TASK ITEM -> After locating the line that contains "13. Skandinavisch" in the records below, write out exactly that line and each line after it through the one that contains "Schlichtheit und Funktionalität", and nothing else.

PROVIDED RECORDS ->
+ + + + +

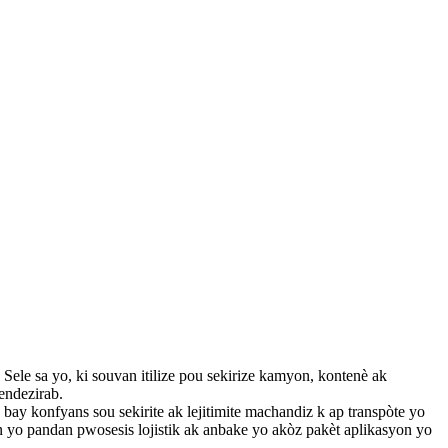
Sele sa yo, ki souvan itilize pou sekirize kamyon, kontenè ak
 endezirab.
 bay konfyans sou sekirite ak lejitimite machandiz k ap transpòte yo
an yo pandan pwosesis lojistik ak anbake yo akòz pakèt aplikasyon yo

+ + + + +

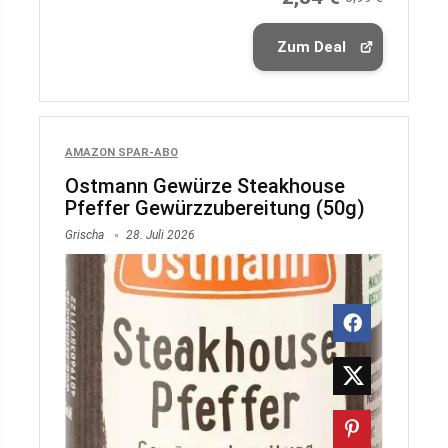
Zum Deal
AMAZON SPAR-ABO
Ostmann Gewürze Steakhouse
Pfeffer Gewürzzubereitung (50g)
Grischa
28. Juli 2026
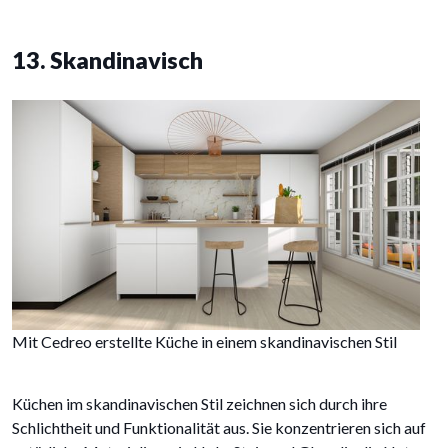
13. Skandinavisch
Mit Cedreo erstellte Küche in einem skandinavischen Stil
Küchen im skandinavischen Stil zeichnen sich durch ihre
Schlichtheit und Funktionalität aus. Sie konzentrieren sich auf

+ + + + +

REPLY ->
13. Skandinavisch
Mit Cedreo erstellte Küche in einem skandinavischen Stil
Küchen im skandinavischen Stil zeichnen sich durch ihre
Schlichtheit und Funktionalität aus. Sie konzentrieren sich auf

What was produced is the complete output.